I was reading through my emails and Google Reader feeds today when I came across Jim Casada’s December Newsletter. As I was reading his list of childhood Christmas Memories I found myself nodding on more than one occasion as my own memories mached up with Jim’s.
Here are a few that I particularly liked…
- The Christmas Day feast at the home of my grandparents. It was a meal rivaled only by the spread at Thanksgiving.
- Grandpa Joe “sassering” a cup of Russian tea and smacking his lips as he drank liquid hot enough to scorch most lips.
- The concluding words of every blessing I ever heard Grandpa deliver as we were preparing to eat: “You’uns see what’s before you. Eat hearty.”
I think it was the”sassering” that really hit a nerve though. I learned to drink coffee with my Grandma and Grandpa Sewell. And it was the saucering and blowing across the almost boiling coffee that still brings them back into the fore of my memories. Instant Folgers stirred into water so hot it foamed as it swirled around the cup…poured from the cup into the saucer before being cooled by blowing across the pool until you could sip it from the side of the saucer. Then repeat… Over and over until the cup was empty.
Twice a day every day. The ritual didn’t change other than the addition of whoever might be around at 10 and 2. Sometimes, the addition of cookies or cake would take the ritual to another level. But most days it was just coffee…”Sassered” and blowed.
Last year we started a new tradition around the Coffee Muses homestead when I had the photo at the top of the page printed and framed to remind us of the Christmas Miracle that happened in 2004 when we had the only Christmas eve and Christmas Snow ever recorded in this area. Now, every December as we decorate for Christmas the picture is moved over the mantle at the fireplace… Both as a reminder and a wish…
Love the photo! I just was thinking about that snow the other day. I think I may find a spot to repost about that. A reminder and a wish, indeed.
Believe it or not, my own grandfather – an Iowa Swede – drank his morning and afternoon coffee the same way. You’ve described it perfectly. The Swedes had a bit of a different routine when it came to meals – there was breakfast, dinner at noon, “a little lunch” around four, and then supper. Those “little lunches” would be quite the thing. They weren’t so much like English teatime – there was more sausage, cheese and such.

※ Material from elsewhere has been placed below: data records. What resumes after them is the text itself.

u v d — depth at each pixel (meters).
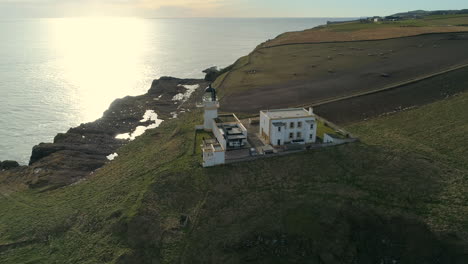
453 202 46.56
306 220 45.56
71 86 144.00
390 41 152.62
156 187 51.50
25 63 193.12
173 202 49.38
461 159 56.94
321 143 62.31
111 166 68.69
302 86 102.88
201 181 52.12
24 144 87.56
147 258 41.69
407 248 42.84
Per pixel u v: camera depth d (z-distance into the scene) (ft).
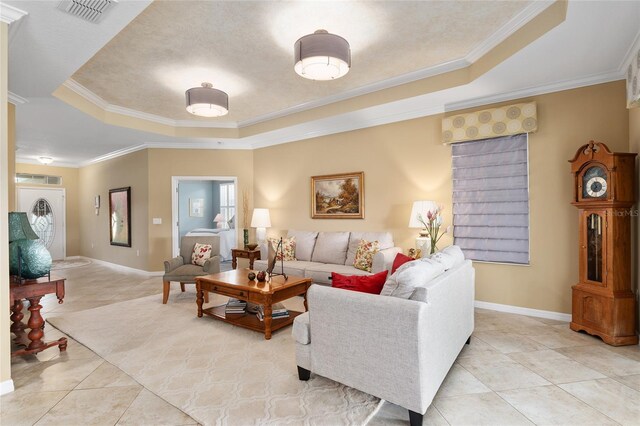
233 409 6.28
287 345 9.37
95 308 13.16
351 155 16.26
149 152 20.11
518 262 12.03
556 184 11.35
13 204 12.03
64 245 27.09
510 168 12.12
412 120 14.33
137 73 11.98
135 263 21.38
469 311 8.98
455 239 13.28
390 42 10.12
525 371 7.72
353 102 14.20
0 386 6.86
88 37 7.98
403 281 6.16
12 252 8.41
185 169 20.51
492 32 9.59
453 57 11.19
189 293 15.69
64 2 6.70
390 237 14.34
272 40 9.82
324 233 16.16
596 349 8.88
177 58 10.85
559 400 6.56
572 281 11.12
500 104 12.30
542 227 11.60
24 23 7.38
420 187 14.15
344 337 6.46
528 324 10.87
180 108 16.10
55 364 8.27
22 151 22.41
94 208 25.82
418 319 5.57
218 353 8.84
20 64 9.34
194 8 8.23
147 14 8.45
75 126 16.01
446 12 8.61
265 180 20.13
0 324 6.89
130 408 6.39
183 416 6.13
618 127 10.36
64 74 10.01
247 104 15.74
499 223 12.37
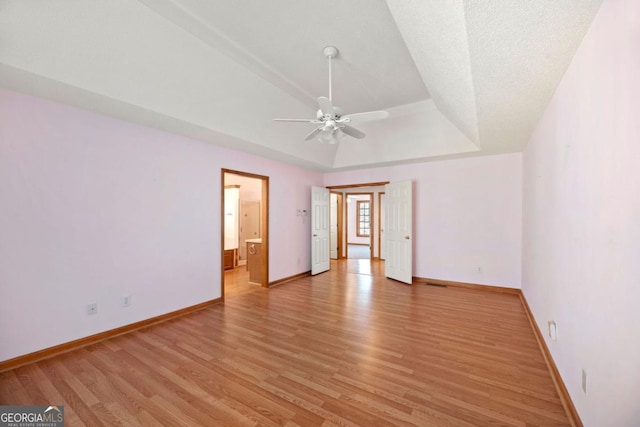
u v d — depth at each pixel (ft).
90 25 6.65
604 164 4.40
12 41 6.15
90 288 9.13
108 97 8.09
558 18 4.55
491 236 15.30
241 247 23.15
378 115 8.91
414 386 6.80
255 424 5.59
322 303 13.30
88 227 9.09
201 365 7.77
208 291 12.94
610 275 4.17
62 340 8.52
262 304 13.19
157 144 11.00
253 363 7.88
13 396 6.44
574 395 5.65
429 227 17.13
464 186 16.02
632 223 3.56
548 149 8.16
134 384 6.89
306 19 7.50
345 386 6.82
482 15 4.37
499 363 7.82
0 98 7.45
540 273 9.35
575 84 5.67
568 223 6.22
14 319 7.66
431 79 8.96
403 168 18.08
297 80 10.84
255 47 8.73
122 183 9.94
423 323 10.73
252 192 24.32
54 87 7.46
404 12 5.80
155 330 10.20
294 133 14.38
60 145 8.48
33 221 7.98
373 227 26.73
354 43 8.52
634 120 3.50
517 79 6.57
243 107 11.21
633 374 3.54
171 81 8.75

As for those Christmas dinners – they were filled with the traditional foods that I still long for. The only time I’ve found them all in one place was the year I was invited to the Christmas party hosted by Houston’s Swedish Association. I need to do some exploring and see if those folks still are around.
Thanks for the memories!
Linda, I don’t think anyone who lived through that magical night will ever again approach Christmas without thinking about a White Christmas. I know my cynical nature was proven insufficient when it came to the reality of that night.

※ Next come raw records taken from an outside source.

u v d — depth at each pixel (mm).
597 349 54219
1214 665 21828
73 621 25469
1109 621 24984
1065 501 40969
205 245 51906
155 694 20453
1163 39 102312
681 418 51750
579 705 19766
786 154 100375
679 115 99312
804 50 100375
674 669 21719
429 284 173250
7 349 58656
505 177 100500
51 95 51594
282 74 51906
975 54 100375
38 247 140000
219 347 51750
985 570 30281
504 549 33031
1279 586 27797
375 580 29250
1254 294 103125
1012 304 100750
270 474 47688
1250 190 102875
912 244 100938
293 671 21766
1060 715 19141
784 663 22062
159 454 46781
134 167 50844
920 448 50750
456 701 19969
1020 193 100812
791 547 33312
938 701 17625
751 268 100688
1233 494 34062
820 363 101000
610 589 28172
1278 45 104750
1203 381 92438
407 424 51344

I don’t know how much it matters, but, my own grandparents were born up on the high plains. Grandpa in eastern Kansas and Grandma in central Oklahoma on the border of the Texas panhandle. Though they met in far south Texas where they married, I am sure their habits when it came to coffee drinking were set by their parents habits as they grew up. I know my first coffee experience didn’t go well…At the hands of that same Grandpa. Camp coffee at the deer camp…It stayed with me for days. I swear the grounds were half of the cup…and the spoon could be planted like a stake in the center. But then again, it wasn’t that many years later that coffee with my grandparents became a treasured ritual. One of those sacred memories that are triggered by sounds and smells that aren’t even noticed.
Thanks for letting me bask in their remembered smiles once more.